Den Angaben zufolge liegt die Zahl der Beschuldigten bei insgesamt 23, davon 18 Jesuiten und 5 Laienmitarbeiter. Aufgenommen wurden Schilderungen von 58 namentlich bekannten Personen. Ein Großteil dieser Berichte, nämlich 31, bezog sich auf den Hauptbeschuldigten, einen inzwischen verstorbenen 82-jährigen Pater, der bis vor wenigen Jahren in leitender Stellung am Kolleg tätig war. Die Mehrzahl der Beschuldigten war vor den 70er-Jahren am Aloisiuskolleg aktiv, vier Ordensangehörige und zwei Laienmitarbeiter in den 70er- bis 90er-Jahren.



Insgesamt hat die Zinsmeister-Kommission seit Beginn ihrer Tätigkeit im Sommer vergangenen Jahres Gespräche mit rund 150 Personen geführt, darunter Angehörige des Jesuitenordens sowie Mitarbeiter des Aloisiuskollegs.
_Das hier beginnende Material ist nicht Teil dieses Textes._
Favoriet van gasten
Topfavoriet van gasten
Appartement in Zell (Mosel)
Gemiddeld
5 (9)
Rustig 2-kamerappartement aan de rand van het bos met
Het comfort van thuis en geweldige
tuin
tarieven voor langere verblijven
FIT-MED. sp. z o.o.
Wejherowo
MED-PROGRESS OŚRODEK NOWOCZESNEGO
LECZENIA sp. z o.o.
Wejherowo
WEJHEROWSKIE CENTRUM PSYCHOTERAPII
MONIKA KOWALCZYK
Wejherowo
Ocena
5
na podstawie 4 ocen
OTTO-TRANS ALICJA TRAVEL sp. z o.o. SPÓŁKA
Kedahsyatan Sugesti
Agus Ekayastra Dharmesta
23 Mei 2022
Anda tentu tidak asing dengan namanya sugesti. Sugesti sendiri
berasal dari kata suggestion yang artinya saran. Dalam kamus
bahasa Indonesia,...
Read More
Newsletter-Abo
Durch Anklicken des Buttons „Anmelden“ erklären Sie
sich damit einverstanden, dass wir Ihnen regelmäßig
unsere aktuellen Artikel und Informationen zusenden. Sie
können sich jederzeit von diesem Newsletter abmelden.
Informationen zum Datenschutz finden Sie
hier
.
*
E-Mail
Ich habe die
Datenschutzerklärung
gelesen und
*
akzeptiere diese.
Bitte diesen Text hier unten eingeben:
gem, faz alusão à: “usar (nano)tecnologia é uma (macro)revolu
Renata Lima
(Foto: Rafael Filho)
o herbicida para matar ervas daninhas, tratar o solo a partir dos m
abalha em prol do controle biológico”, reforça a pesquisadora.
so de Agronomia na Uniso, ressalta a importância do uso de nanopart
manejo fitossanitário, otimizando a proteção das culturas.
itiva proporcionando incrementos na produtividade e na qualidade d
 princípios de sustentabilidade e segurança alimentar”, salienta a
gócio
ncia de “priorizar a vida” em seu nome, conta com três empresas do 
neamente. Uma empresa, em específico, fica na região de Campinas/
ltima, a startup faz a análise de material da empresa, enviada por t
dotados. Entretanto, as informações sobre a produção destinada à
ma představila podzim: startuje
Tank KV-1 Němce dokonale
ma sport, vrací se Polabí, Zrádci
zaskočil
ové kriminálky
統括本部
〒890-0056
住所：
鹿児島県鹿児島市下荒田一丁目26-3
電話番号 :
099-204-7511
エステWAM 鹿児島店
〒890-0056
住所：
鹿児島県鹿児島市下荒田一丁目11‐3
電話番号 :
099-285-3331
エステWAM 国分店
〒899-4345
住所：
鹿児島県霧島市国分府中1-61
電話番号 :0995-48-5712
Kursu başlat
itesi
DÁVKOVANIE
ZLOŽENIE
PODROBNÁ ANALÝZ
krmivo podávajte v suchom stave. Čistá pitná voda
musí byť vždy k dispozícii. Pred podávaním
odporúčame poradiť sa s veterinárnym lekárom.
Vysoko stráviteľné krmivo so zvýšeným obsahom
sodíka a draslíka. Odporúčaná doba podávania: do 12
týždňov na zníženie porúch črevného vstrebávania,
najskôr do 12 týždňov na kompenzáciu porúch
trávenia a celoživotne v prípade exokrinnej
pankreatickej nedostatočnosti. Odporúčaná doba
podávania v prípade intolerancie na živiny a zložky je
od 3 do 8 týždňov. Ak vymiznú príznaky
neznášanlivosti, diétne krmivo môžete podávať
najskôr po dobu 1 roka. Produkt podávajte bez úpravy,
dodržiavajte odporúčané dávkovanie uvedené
Der komplette Bericht, der über 200 Seiten umfasst, soll auch im Internet veröffentlicht werden.



Der Chef der Jesuiten in Deutschland, Pater Stefan Kiechle, zeigte sich bestürzt und beschämt. "Obwohl wir in den vergangenen zwölf Monaten schon viel von diesen schrecklichen Ereignissen gehört haben, ist es wieder neu erschütternd, das Leid so vieler Kinder und Jugendlicher vor Augen geführt zu bekommen." Bereits seit "einigen Jahren" habe sich die Erziehung am Aloisiuskolleg "modernisiert und professionalisiert", sagte der Provinzial. Der Bericht enthalte viele wertvolle Hinweise für die weitere Arbeit, die auch unter dem neuen Rektor, Pater Johannes Siebner, fortgesetzt werde.



Kaum Änderungen zur Zwischenbilanz

In einer eigenen Erklärung nahm auch das Aloisiuskolleg selbst Stellung zu dem Bericht und kündigte an, "selbstkritisch" mit den Ergebnissen der Untersuchung umzugehen. Im Vergleich zu der im vergangenen Jahr vorgelegten Zwischenbilanz habe sich am Ausmaß der Vorwürfe keine wesentliche Änderung ergeben. "Er ist aber detaillierter und ergänzt wichtige Empfehlungen, etwa zu den Möglichkeiten der Entschädigung Betroffener." Kritik äußerte die Schule daran, dass die Frage nach der Verantwortlichkeit von Ordensmitgliedern in Leitungspositionen, etwa auf Ebene des Provinzialats, nicht abschließend bewertet werde.



Das Aloisiuskolleg war Anfang 2010 im Zuge des Missbrauchsskandals an deutschen Jesuitenschulen in die Schlagzeilen geraten. Im Zuge des Skandals trat im Februar 2010 der damalige Rektor der Schule zurück. Im vergangenen Dezember stellte das Aloisiuskolleg als erste deutsche Jesuitenschule eigene Leitlinien gegen Missbrauch vor.